Problem to solve
The listing that follows should be copied in full and exactly, with no pictures.

Data
- Opening Delimiter -
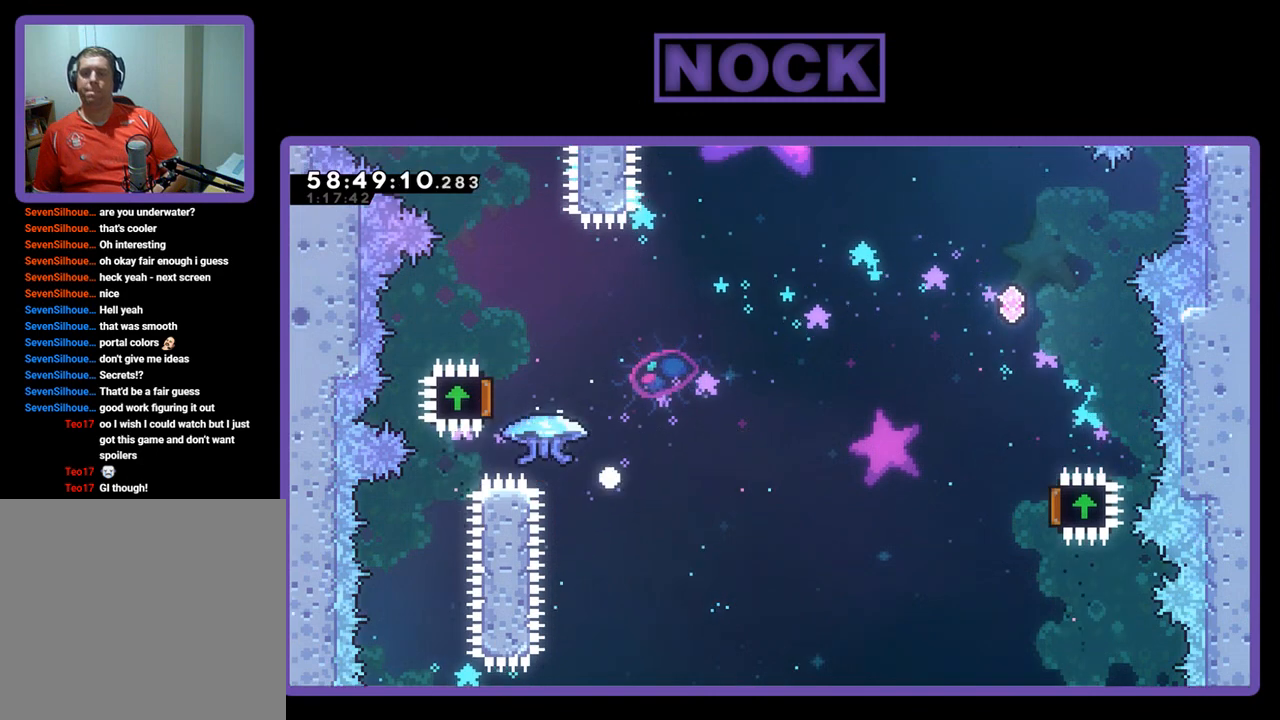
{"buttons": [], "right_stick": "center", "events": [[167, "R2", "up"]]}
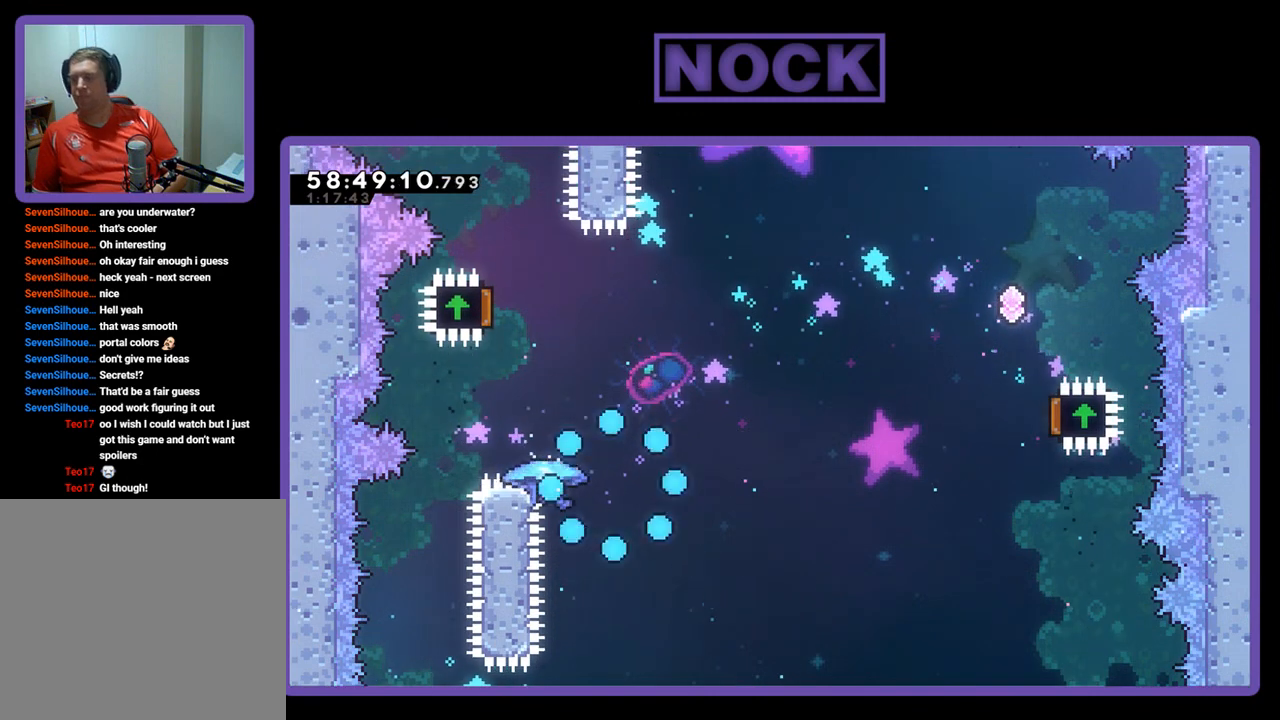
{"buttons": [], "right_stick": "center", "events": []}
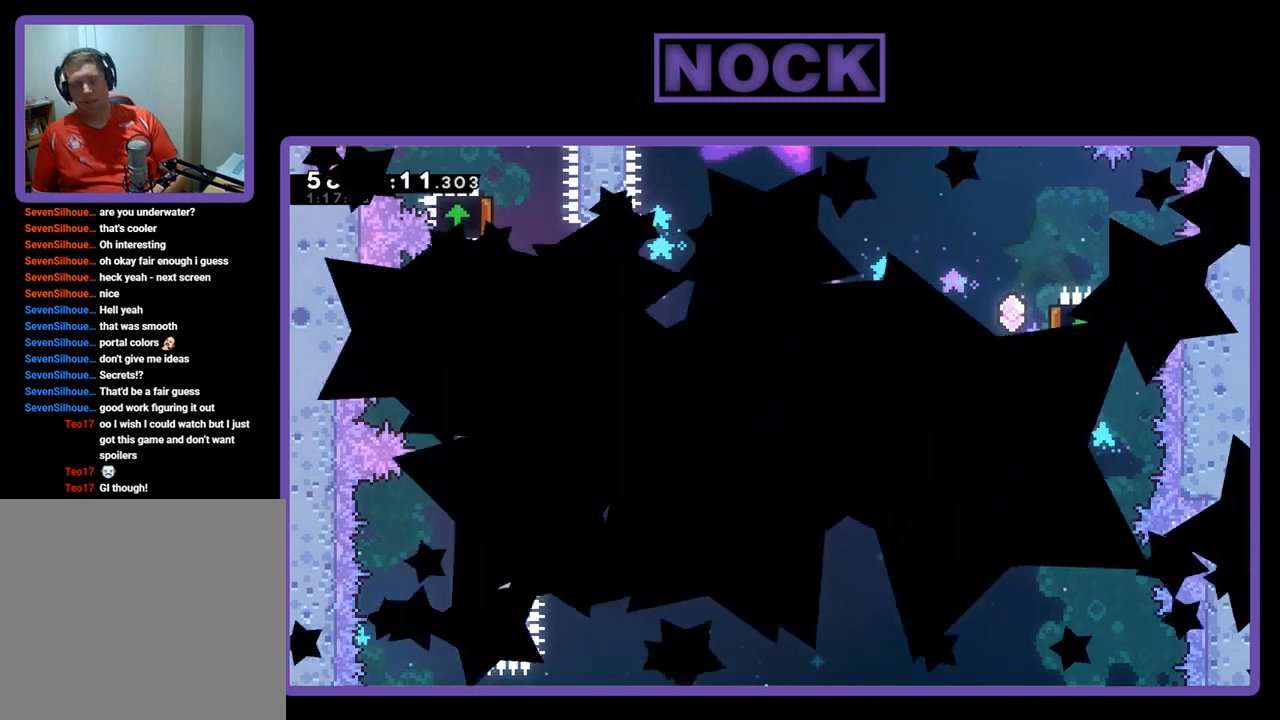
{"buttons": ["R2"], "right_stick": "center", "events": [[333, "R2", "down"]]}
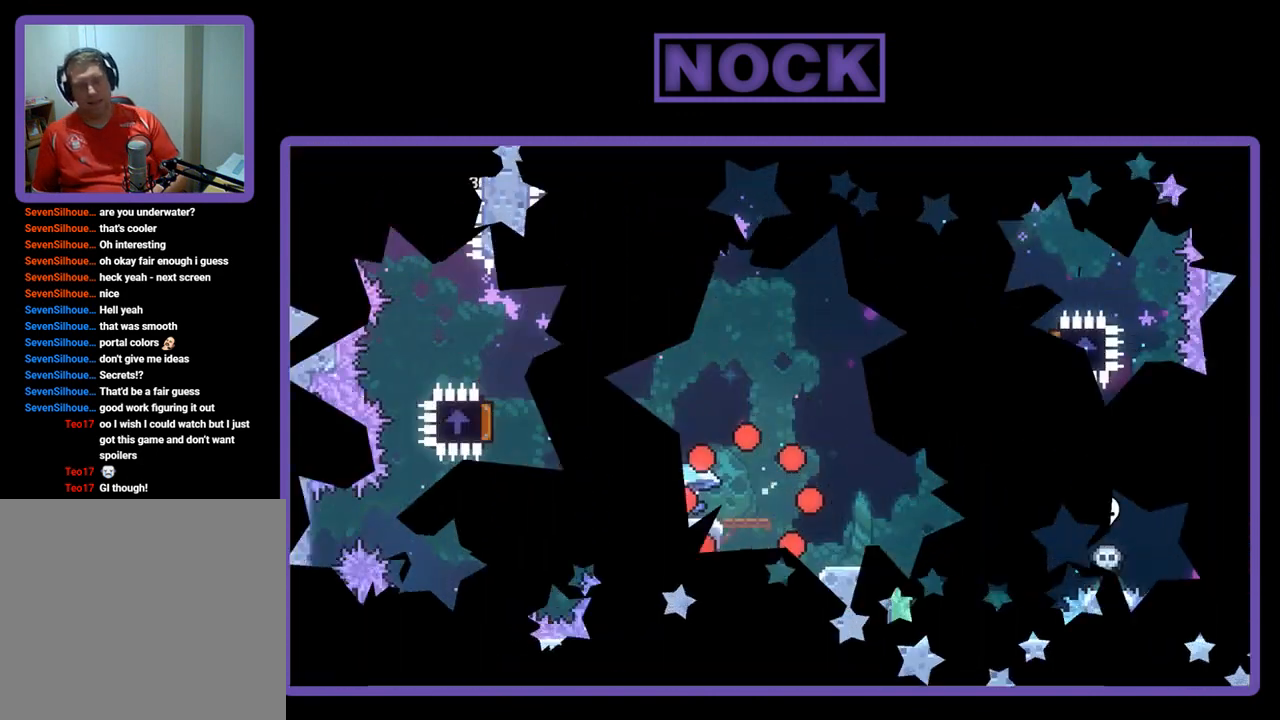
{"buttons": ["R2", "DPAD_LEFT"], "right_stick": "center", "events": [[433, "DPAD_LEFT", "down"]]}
- Closing Delimiter -
Answer to this problem
{"buttons": [], "right_stick": "center", "events": [[167, "R2", "up"]]}
{"buttons": [], "right_stick": "center", "events": []}
{"buttons": ["R2"], "right_stick": "center", "events": [[333, "R2", "down"]]}
{"buttons": ["R2", "DPAD_LEFT"], "right_stick": "center", "events": [[433, "DPAD_LEFT", "down"]]}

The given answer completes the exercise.